The daemon stays alive, just one thread got  SIGSEGV/11.


Expected results:
No segfault in libvirt.


Refuse to start in a proper way,
No way to use the given interface definition with this pci address/device.

Additional info:
I did not made any attempt to have the system to not use the device.
F29 today stable version.

Comment 1 Cole Robinson 2019-03-28 21:28:49 UTC
Thanks for the report. Can you see if this also reproduces with newer libvirt from virt-preview repo?

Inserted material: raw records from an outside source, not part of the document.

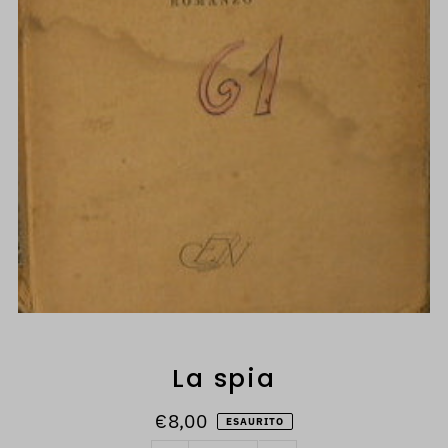
La spia
€8,00
ESAURITO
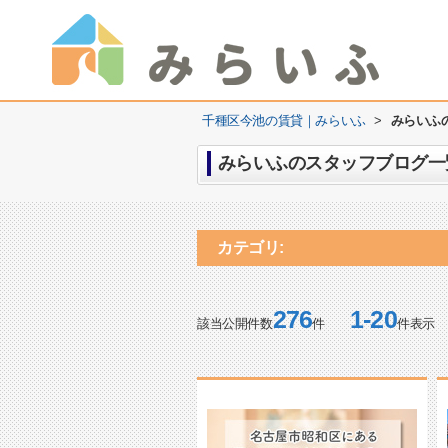
千種区今池の賃貸｜みらいふ
>
みらいふの
みらいふのスタッフブログ一覧 
カテゴリ:
276
1-20
該当公開件数
件
件表示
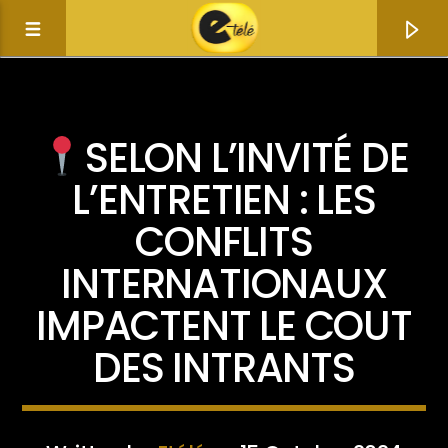
ACTUALITÉ
SELON L’INVITÉ DE
L’ENTRETIEN : LES
CONFLITS
INTERNATIONAUX
IMPACTENT LE COUT
DES INTRANTS
Current track
Title
Artist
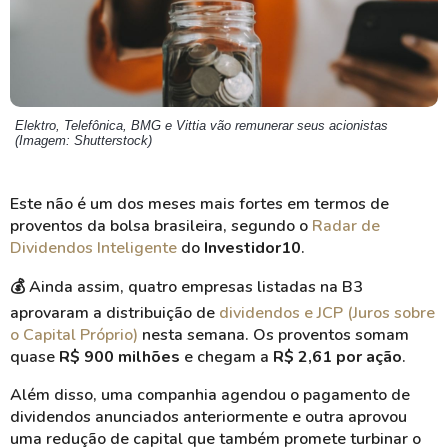
Elektro, Telefônica, BMG e Vittia vão remunerar seus acionistas
(Imagem: Shutterstock)
Este não é um dos meses mais fortes em termos de
proventos da bolsa brasileira, segundo o
Radar de
Dividendos Inteligente
do
Investidor10
.
💰
Ainda assim, quatro empresas listadas na B3
aprovaram a distribuição de
dividendos e JCP (Juros sobre
o Capital Próprio)
nesta semana. Os proventos somam
quase
R$ 900 milhões
e chegam a
R$ 2,61 por ação
.
Além disso, uma companhia agendou o pagamento de
dividendos anunciados anteriormente e outra aprovou
uma redução de capital que também promete turbinar o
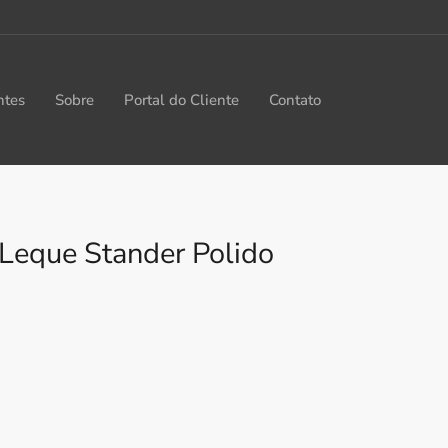
ntes
Sobre
Portal do Cliente
Contato
Leque Stander Polido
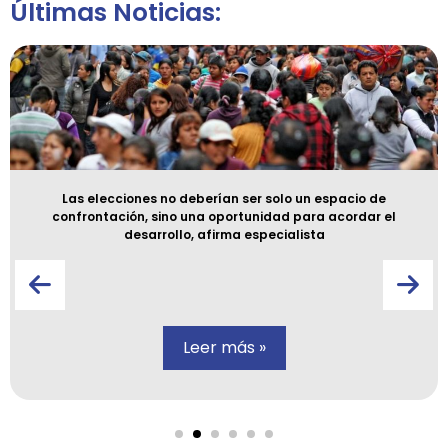
Últimas Noticias:
Las elecciones no deberían ser solo un espacio de
confrontación, sino una oportunidad para acordar el
desarrollo, afirma especialista
Leer más »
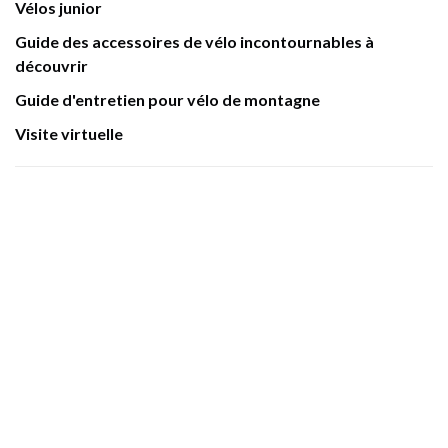
Vélos junior
Guide des accessoires de vélo incontournables à
découvrir
Guide d'entretien pour vélo de montagne
Visite virtuelle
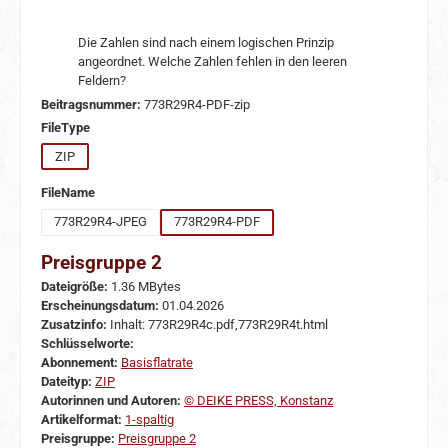
Die Zahlen sind nach einem logischen Prinzip
angeordnet. Welche Zahlen fehlen in den leeren
Feldern?
Beitragsnummer:
773R29R4-PDF-zip
auswählen
FileType
ZIP
auswählen
FileName
773R29R4-JPEG
773R29R4-PDF
Preisgruppe 2
Dateigröße:
1.36 MBytes
Erscheinungsdatum:
01.04.2026
Zusatzinfo:
Inhalt: 773R29R4c.pdf,773R29R4t.html
Schlüsselworte:
Abonnement:
Basisflatrate
Dateityp:
ZIP
Autorinnen und Autoren:
© DEIKE PRESS, Konstanz
Artikelformat:
1-spaltig
Preisgruppe:
Preisgruppe 2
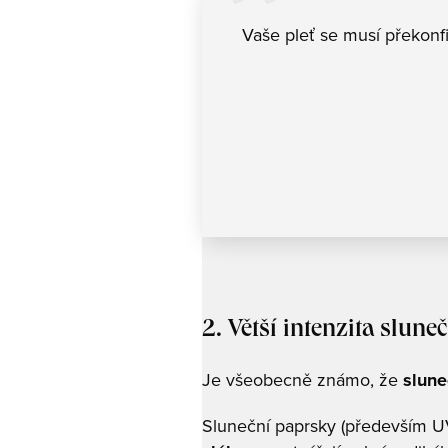
Vaše pleť se musí překon
2. Větší intenzita slun
Je všeobecně známo, že
slune
Sluneční paprsky (především UV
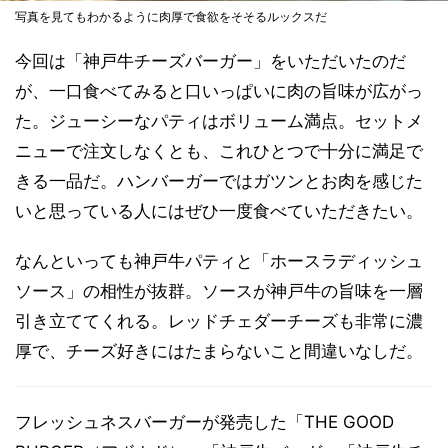
写真を見てもわかるように肉厚で食欲をそそるルックスだ
今回は「神戸牛チーズバーガー」をいただいたのだ
が、一口食べてみると口いっぱいに肉の旨味が広がっ
た。ジューシーなパティはボリューム満点。セットメ
ニューで注文しなくとも、これひとつで十分に満足で
きる一品だ。ハンバーガーではガツンとお肉を感じた
いと思っている人にはぜひ一度食べていただきたい。
なんといっても神戸牛パティと「ホースラディッシュ
ソース」の相性が抜群。ソースが神戸牛の旨味を一層
引き立ててくれる。レッドチェダーチーズも非常に濃
厚で、チーズ好きにはたまらないこと間違いなしだ。
フレッシュネスバーガーが発売した「THE GOOD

https://fedoraproject.org/wiki/Virtualization_Preview_Repository

Comment 2 Cole Robinson 2019-05-02 18:30:50 UTC
I can't reproduce because it requires sr-iov hardware. Since there's been no response for a month, I'm closing this. If you can still reproduce, please reopen and check:

- if virt-preview repo fixes it, this is a useful piece of data
- reproduce the crash after full dnf debuginfo-install libvirt-daemon\* to get a complete backtrace

Comment 3 Pavel Hrdina 2019-05-03 10:52:58 UTC
I have access to few machines with SR-IOV HW and I was able to reproduce it and figure out the issue.

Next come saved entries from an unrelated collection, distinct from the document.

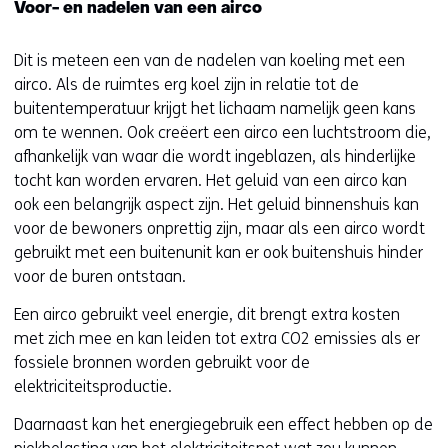
Voor- en nadelen van een airco
s
i
Dit is meteen een van de nadelen van koeling met een
t
airco. Als de ruimtes erg koel zijn in relatie tot de
e
buitentemperatuur krijgt het lichaam namelijk geen kans
)
om te wennen. Ook creëert een airco een luchtstroom die,
afhankelijk van waar die wordt ingeblazen, als hinderlijke
tocht kan worden ervaren. Het geluid van een airco kan
ook een belangrijk aspect zijn. Het geluid binnenshuis kan
voor de bewoners onprettig zijn, maar als een airco wordt
gebruikt met een buitenunit kan er ook buitenshuis hinder
voor de buren ontstaan.
Een airco gebruikt veel energie, dit brengt extra kosten
met zich mee en kan leiden tot extra CO2 emissies als er
fossiele bronnen worden gebruikt voor de
elektriciteitsproductie.
Daarnaast kan het energiegebruik een effect hebben op de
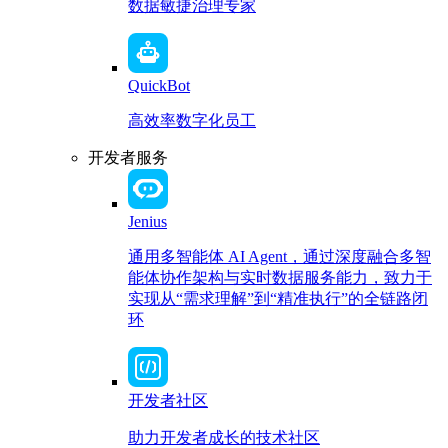
数据敏捷治理专家
QuickBot
高效率数字化员工
开发者服务
Jenius
通用多智能体 AI Agent，通过深度融合多智
能体协作架构与实时数据服务能力，致力于
实现从“需求理解”到“精准执行”的全链路闭
环
开发者社区
助力开发者成长的技术社区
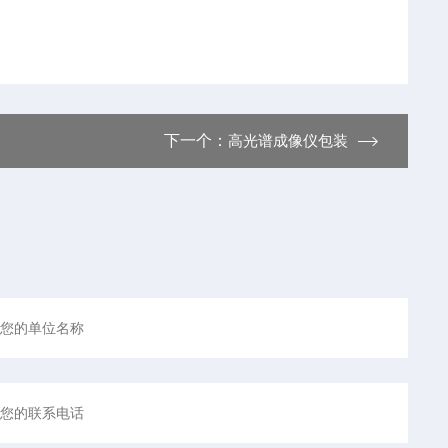
下一个：
高光谱成像仪包装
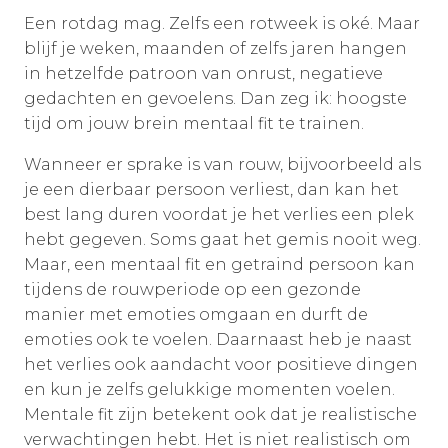
Een rotdag mag. Zelfs een rotweek is oké. Maar
blijf je weken, maanden of zelfs jaren hangen
in hetzelfde patroon van onrust, negatieve
gedachten en gevoelens. Dan zeg ik: hoogste
tijd om jouw brein mentaal fit te trainen.
Wanneer er sprake is van rouw, bijvoorbeeld als
je een dierbaar persoon verliest, dan kan het
best lang duren voordat je het verlies een plek
hebt gegeven. Soms gaat het gemis nooit weg.
Maar, een mentaal fit en getraind persoon kan
tijdens de rouwperiode op een gezonde
manier met emoties omgaan en durft de
emoties ook te voelen. Daarnaast heb je naast
het verlies ook aandacht voor positieve dingen
en kun je zelfs gelukkige momenten voelen.
Mentale fit zijn betekent ook dat je realistische
verwachtingen hebt. Het is niet realistisch om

It is already fixed in upstream since libvirt 5.1.0:

commit 04983c3c6a821f67994b1c65d4d6175f3ac49d69
Author: Radoslaw Biernacki <radoslaw.biernacki>
Date:   Tue Jan 22 12:26:15 2019 -0700

    util: Fixing invalid error checking from virPCIGetNetname()

In Fedora 30 and virt-preview it should be fixed.

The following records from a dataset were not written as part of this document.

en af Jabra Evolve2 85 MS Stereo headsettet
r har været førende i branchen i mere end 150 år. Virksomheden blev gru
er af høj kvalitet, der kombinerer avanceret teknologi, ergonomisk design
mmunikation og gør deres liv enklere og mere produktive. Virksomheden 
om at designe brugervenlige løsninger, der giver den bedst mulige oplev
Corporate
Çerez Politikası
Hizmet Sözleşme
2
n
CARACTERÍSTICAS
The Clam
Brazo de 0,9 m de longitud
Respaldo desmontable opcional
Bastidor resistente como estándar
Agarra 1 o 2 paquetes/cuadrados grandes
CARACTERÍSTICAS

Comment 4 Cole Robinson 2019-05-03 14:33:04 UTC
Thanks Pavel. Reopening and setting to POST

Comment 5 Fedora Update System 2019-06-20 22:38:54 UTC
FEDORA-2019-9210998aaa has been submitted as an update to Fedora 29. https://bodhi.fedoraproject.org/updates/FEDORA-2019-9210998aaa

Comment 6 Fedora Update System 2019-06-22 02:46:08 UTC
libvirt-4.7.0-5.fc29 has been pushed to the Fedora 29 testing repository. If problems still persist, please make note of it in this bug report.
See https://fedoraproject.org/wiki/QA:Updates_Testing for
instructions on how to install test updates.
You can provide feedback for this update here: https://bodhi.fedoraproject.org/updates/FEDORA-2019-9210998aaa

Comment 7 Fedora Update System 2019-07-09 02:24:26 UTC
libvirt-4.7.0-5.fc29 has been pushed to the Fedora 29 stable repository. If problems still persist, please make note of it in this bug report.